▶ _What you have to do_
Please reproduce the entries below exactly, leaving the pictures out.

[Bounding box prediction data]
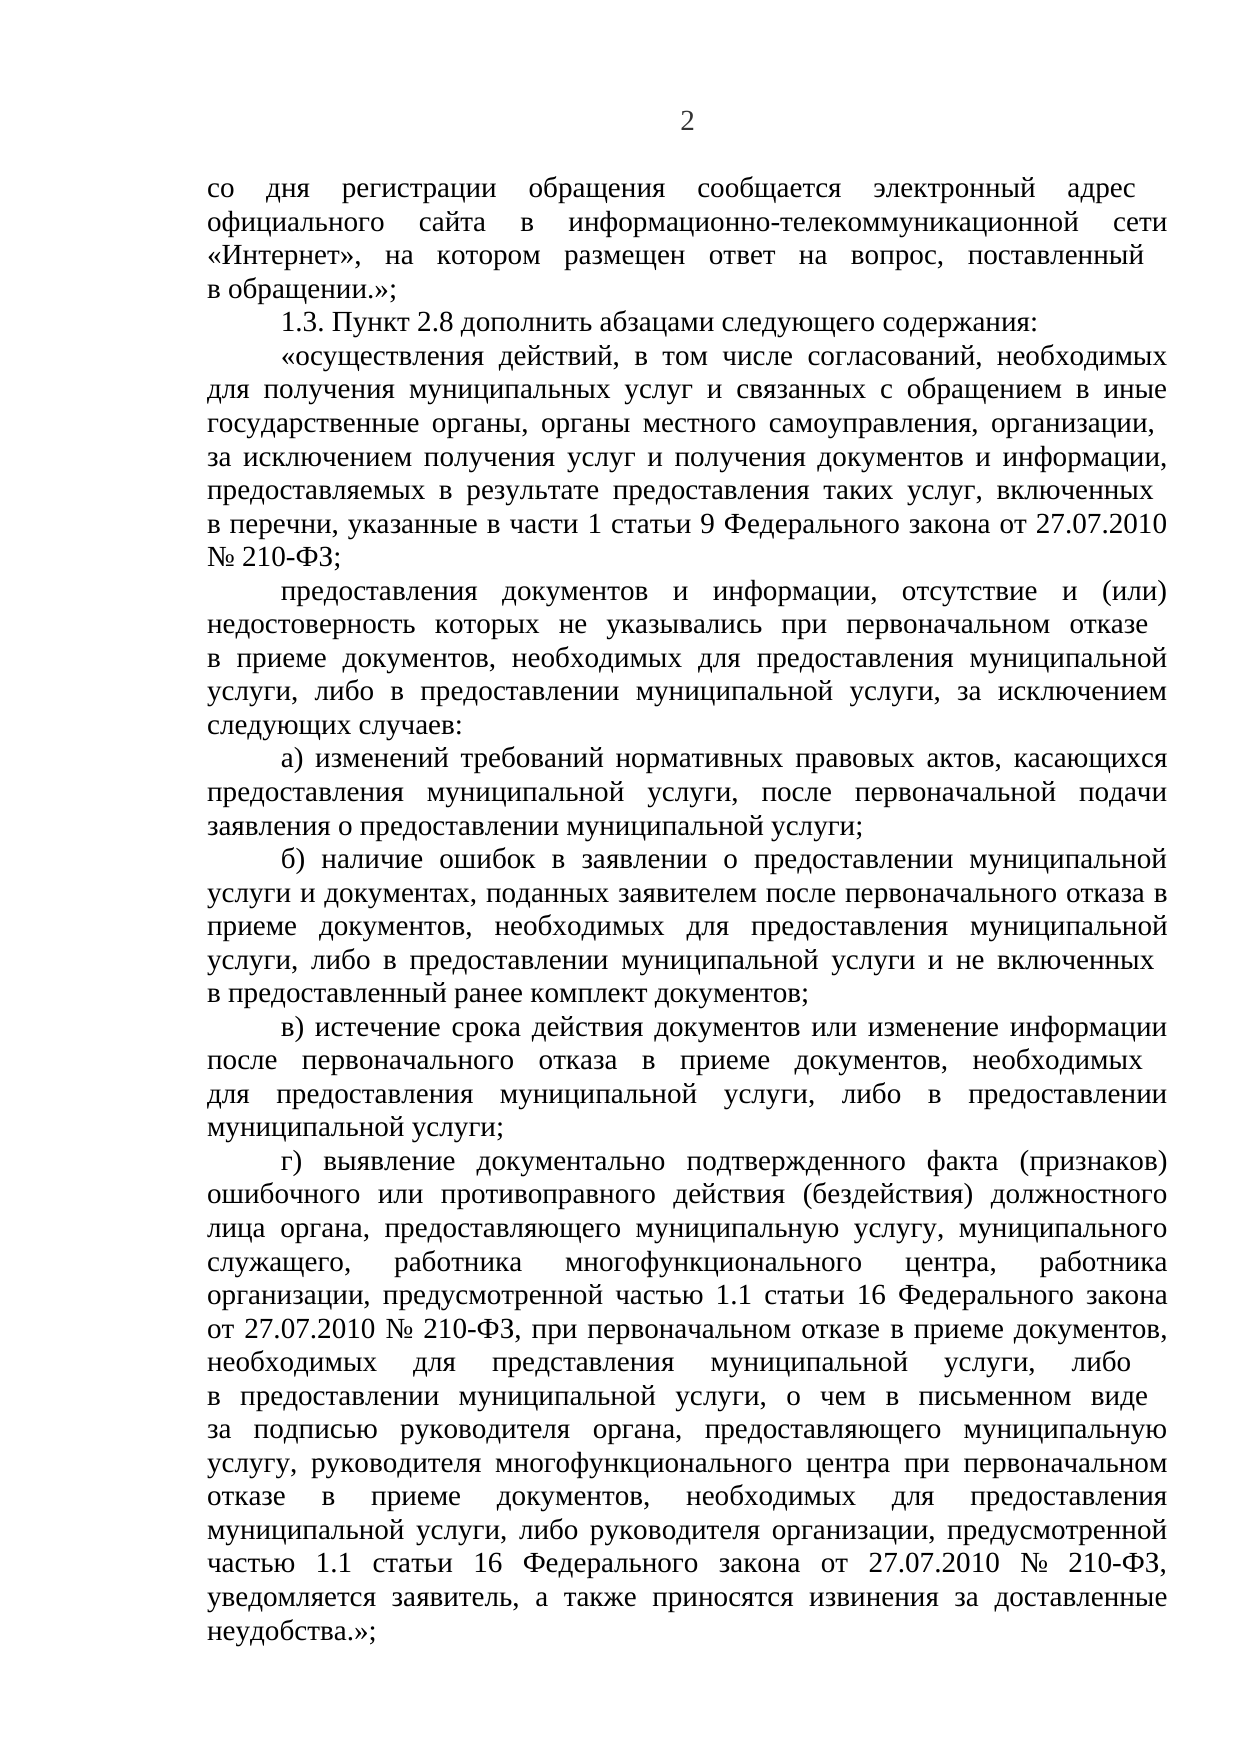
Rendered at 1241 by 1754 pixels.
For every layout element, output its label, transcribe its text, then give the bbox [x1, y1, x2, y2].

text г) выявление документально подтвержденного факта (признаков) ошибочного или противоправного действия (бездействия) должностного лица органа, предоставляющего муниципальную услугу, муниципального служащего, работника многофункционального центра, работника организации, предусмотренной частью 1.1 статьи 16 Федерального закона от 27.07.2010 № 210-ФЗ, при первоначальном отказе в приеме документов, необходимых для представления муниципальной услуги, либо в предоставлении муниципальной услуги, о чем в письменном виде за подписью руководителя органа, предоставляющего муниципальную услугу, руководителя многофункционального центра при первоначальном отказе в приеме документов, необходимых для предоставления муниципальной услуги, либо руководителя организации, предусмотренной частью 1.1 статьи 16 Федерального закона от 27.07.2010 № 210-ФЗ, уведомляется заявитель, а также приносятся извинения за доставленные неудобства.»; [207, 1143, 1168, 1646]
text в) истечение срока действия документов или изменение информации после первоначального отказа в приеме документов, необходимых для предоставления муниципальной услуги, либо в предоставлении муниципальной услуги; [207, 1009, 1168, 1143]
text а) изменений требований нормативных правовых актов, касающихся предоставления муниципальной услуги, после первоначальной подачи заявления о предоставлении муниципальной услуги; [207, 741, 1168, 841]
text б) наличие ошибок в заявлении о предоставлении муниципальной услуги и документах, поданных заявителем после первоначального отказа в приеме документов, необходимых для предоставления муниципальной услуги, либо в предоставлении муниципальной услуги и не включенных в предоставленный ранее комплект документов; [207, 841, 1168, 1009]
text «осуществления действий, в том числе согласований, необходимых для получения муниципальных услуг и связанных с обращением в иные государственные органы, органы местного самоуправления, организации, за исключением получения услуг и получения документов и информации, предоставляемых в результате предоставления таких услуг, включенных в перечни, указанные в части 1 статьи 9 Федерального закона от 27.07.2010 № 210-ФЗ; [207, 338, 1168, 573]
text 1.3. Пункт 2.8 дополнить абзацами следующего содержания: [207, 304, 1168, 338]
text предоставления документов и информации, отсутствие и (или) недостоверность которых не указывались при первоначальном отказе в приеме документов, необходимых для предоставления муниципальной услуги, либо в предоставлении муниципальной услуги, за исключением следующих случаев: [207, 573, 1168, 741]
text со дня регистрации обращения сообщается электронный адрес официального сайта в информационно-телекоммуникационной сети «Интернет», на котором размещен ответ на вопрос, поставленный в обращении.»; [207, 170, 1168, 304]
text 2 [207, 103, 1168, 137]
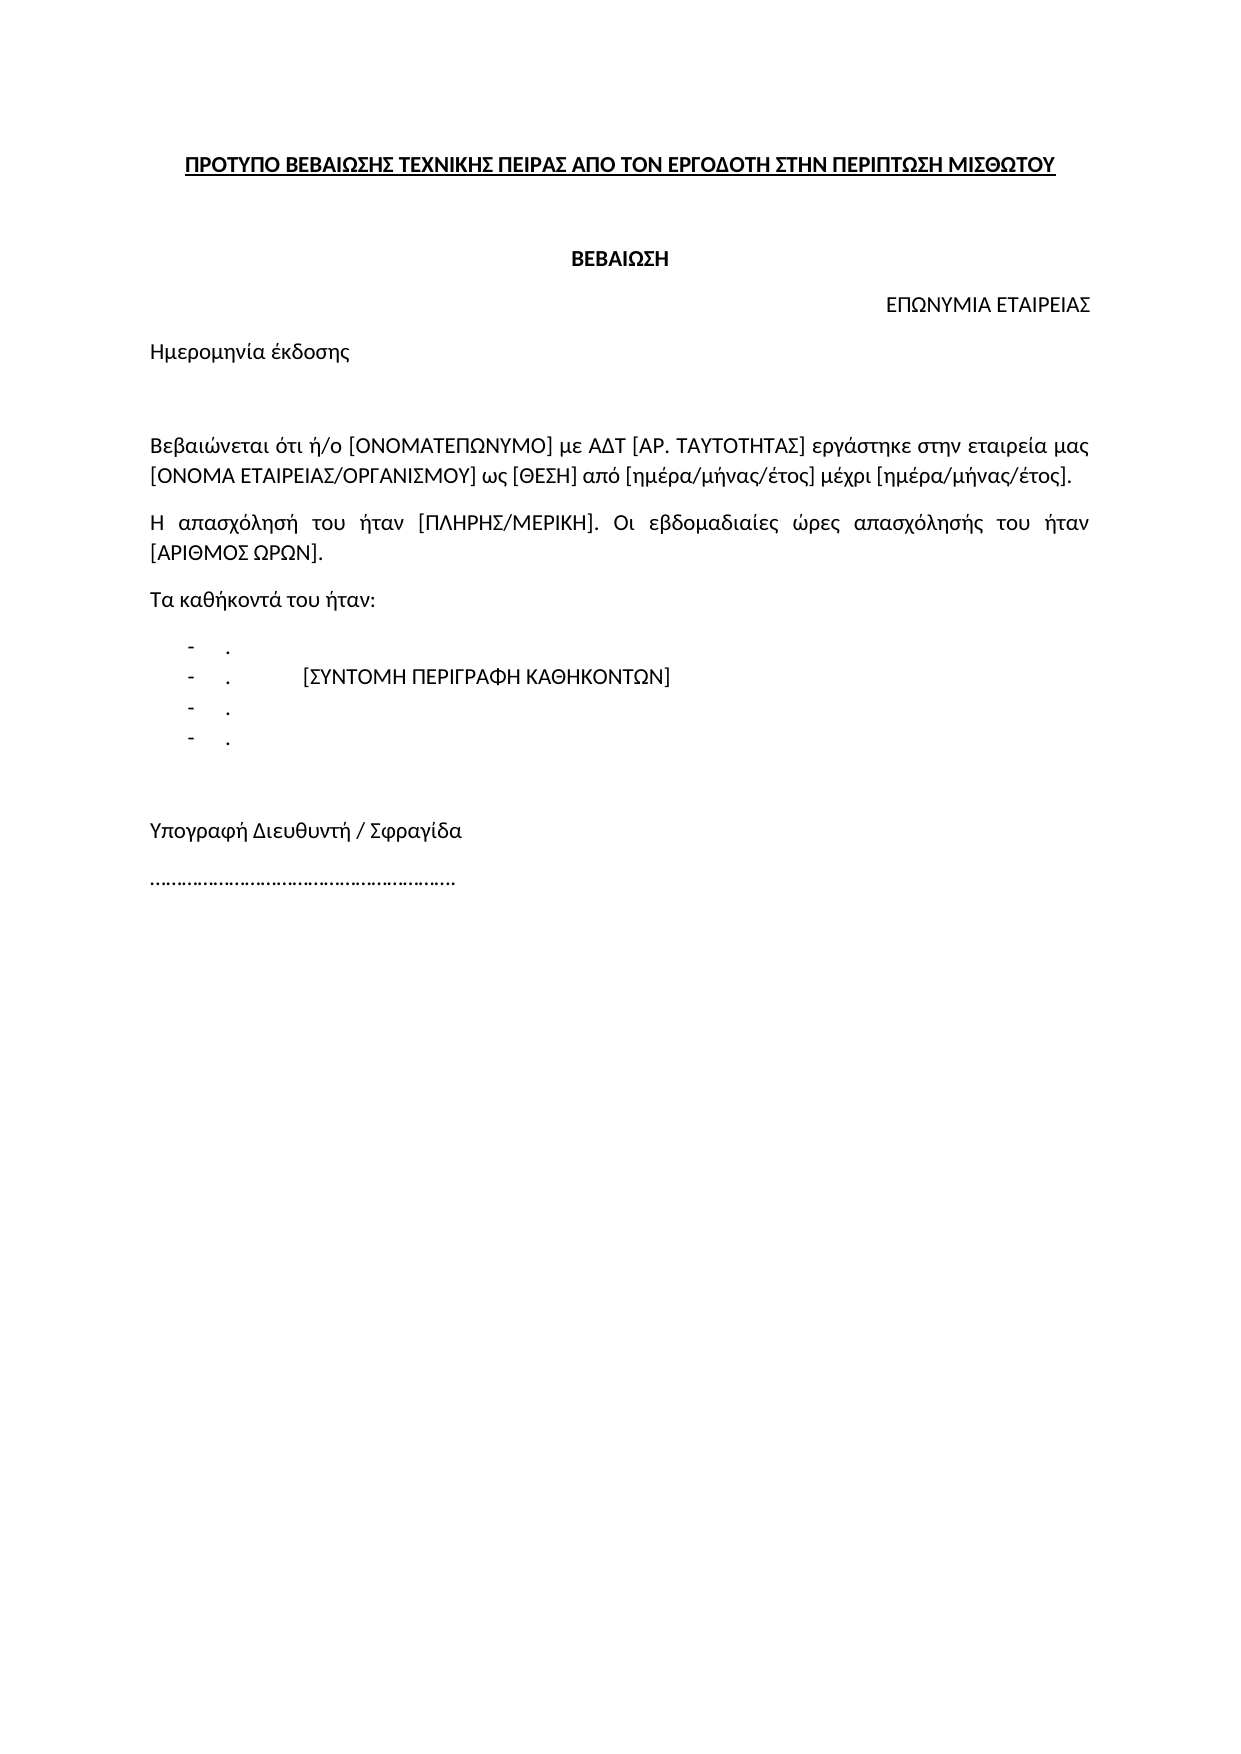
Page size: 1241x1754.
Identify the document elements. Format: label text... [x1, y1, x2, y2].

text …………………………………………………. [150, 863, 1090, 892]
text ΕΠΩΝΥΜΙΑ ΕΤΑΙΡΕΙΑΣ [150, 291, 1090, 319]
text Ημερομηνία έκδοσης [150, 337, 1090, 366]
text ΒΕΒΑΙΩΣΗ [150, 244, 1090, 272]
text Βεβαιώνεται ότι ή/ο [ΟΝΟΜΑΤΕΠΩΝΥΜΟ] με ΑΔΤ [ΑΡ. ΤΑΥΤΟΤΗΤΑΣ] εργάστηκε στην εταιρεία μας [ΟΝΟΜΑ ΕΤΑΙΡΕΙΑΣ/ΟΡΓΑΝΙΣΜΟΥ] ως [ΘΕΣΗ] από [ημέρα/μήνας/έτος] μέχρι [ημέρα/μήνας/έτος]. [150, 431, 1090, 489]
list . [187, 632, 1090, 660]
list . [187, 723, 1090, 751]
text Η απασχόλησή του ήταν [ΠΛΗΡΗΣ/ΜΕΡΙΚΗ]. Οι εβδομαδιαίες ώρες απασχόλησής του ήταν [ΑΡΙΘΜΟΣ ΩΡΩΝ]. [150, 508, 1090, 567]
text Υπογραφή Διευθυντή / Σφραγίδα [150, 817, 1090, 845]
text Τα καθήκοντά του ήταν: [150, 585, 1090, 613]
list . [187, 693, 1090, 721]
list . [ΣΥΝΤΟΜΗ ΠΕΡΙΓΡΑΦΗ ΚΑΘΗΚΟΝΤΩΝ] [187, 662, 1090, 691]
text ΠΡΟΤΥΠΟ ΒΕΒΑΙΩΣΗΣ ΤΕΧΝΙΚΗΣ ΠΕΙΡΑΣ ΑΠΟ ΤΟΝ ΕΡΓΟΔΟΤΗ ΣΤΗΝ ΠΕΡΙΠΤΩΣΗ ΜΙΣΘΩΤΟΥ [150, 150, 1090, 178]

▶ _Written response_
Rendered at 1241 by 1754 pixels.
For every layout element, output its label, transcribe its text, then give the bbox [x1, y1, x2, y2].

text г) выявление документально подтвержденного факта (признаков) ошибочного или противоправного действия (бездействия) должностного лица органа, предоставляющего муниципальную услугу, муниципального служащего, работника многофункционального центра, работника организации, предусмотренной частью 1.1 статьи 16 Федерального закона от 27.07.2010 № 210-ФЗ, при первоначальном отказе в приеме документов, необходимых для представления муниципальной услуги, либо в предоставлении муниципальной услуги, о чем в письменном виде за подписью руководителя органа, предоставляющего муниципальную услугу, руководителя многофункционального центра при первоначальном отказе в приеме документов, необходимых для предоставления муниципальной услуги, либо руководителя организации, предусмотренной частью 1.1 статьи 16 Федерального закона от 27.07.2010 № 210-ФЗ, уведомляется заявитель, а также приносятся извинения за доставленные неудобства.»; [207, 1143, 1168, 1646]
text в) истечение срока действия документов или изменение информации после первоначального отказа в приеме документов, необходимых для предоставления муниципальной услуги, либо в предоставлении муниципальной услуги; [207, 1009, 1168, 1143]
text а) изменений требований нормативных правовых актов, касающихся предоставления муниципальной услуги, после первоначальной подачи заявления о предоставлении муниципальной услуги; [207, 741, 1168, 841]
text б) наличие ошибок в заявлении о предоставлении муниципальной услуги и документах, поданных заявителем после первоначального отказа в приеме документов, необходимых для предоставления муниципальной услуги, либо в предоставлении муниципальной услуги и не включенных в предоставленный ранее комплект документов; [207, 841, 1168, 1009]
text «осуществления действий, в том числе согласований, необходимых для получения муниципальных услуг и связанных с обращением в иные государственные органы, органы местного самоуправления, организации, за исключением получения услуг и получения документов и информации, предоставляемых в результате предоставления таких услуг, включенных в перечни, указанные в части 1 статьи 9 Федерального закона от 27.07.2010 № 210-ФЗ; [207, 338, 1168, 573]
text 1.3. Пункт 2.8 дополнить абзацами следующего содержания: [207, 304, 1168, 338]
text предоставления документов и информации, отсутствие и (или) недостоверность которых не указывались при первоначальном отказе в приеме документов, необходимых для предоставления муниципальной услуги, либо в предоставлении муниципальной услуги, за исключением следующих случаев: [207, 573, 1168, 741]
text со дня регистрации обращения сообщается электронный адрес официального сайта в информационно-телекоммуникационной сети «Интернет», на котором размещен ответ на вопрос, поставленный в обращении.»; [207, 170, 1168, 304]
text 2 [207, 103, 1168, 137]
Page size: 1241x1754.
Identify the document elements. Format: label text... [x1, y1, x2, y2].

text …………………………………………………. [150, 863, 1090, 892]
text ΕΠΩΝΥΜΙΑ ΕΤΑΙΡΕΙΑΣ [150, 291, 1090, 319]
text Ημερομηνία έκδοσης [150, 337, 1090, 366]
text ΒΕΒΑΙΩΣΗ [150, 244, 1090, 272]
text Βεβαιώνεται ότι ή/ο [ΟΝΟΜΑΤΕΠΩΝΥΜΟ] με ΑΔΤ [ΑΡ. ΤΑΥΤΟΤΗΤΑΣ] εργάστηκε στην εταιρεία μας [ΟΝΟΜΑ ΕΤΑΙΡΕΙΑΣ/ΟΡΓΑΝΙΣΜΟΥ] ως [ΘΕΣΗ] από [ημέρα/μήνας/έτος] μέχρι [ημέρα/μήνας/έτος]. [150, 431, 1090, 489]
list . [187, 632, 1090, 660]
list . [187, 723, 1090, 751]
text Η απασχόλησή του ήταν [ΠΛΗΡΗΣ/ΜΕΡΙΚΗ]. Οι εβδομαδιαίες ώρες απασχόλησής του ήταν [ΑΡΙΘΜΟΣ ΩΡΩΝ]. [150, 508, 1090, 567]
text Υπογραφή Διευθυντή / Σφραγίδα [150, 817, 1090, 845]
text Τα καθήκοντά του ήταν: [150, 585, 1090, 613]
list . [187, 693, 1090, 721]
list . [ΣΥΝΤΟΜΗ ΠΕΡΙΓΡΑΦΗ ΚΑΘΗΚΟΝΤΩΝ] [187, 662, 1090, 691]
text ΠΡΟΤΥΠΟ ΒΕΒΑΙΩΣΗΣ ΤΕΧΝΙΚΗΣ ΠΕΙΡΑΣ ΑΠΟ ΤΟΝ ΕΡΓΟΔΟΤΗ ΣΤΗΝ ΠΕΡΙΠΤΩΣΗ ΜΙΣΘΩΤΟΥ [150, 150, 1090, 178]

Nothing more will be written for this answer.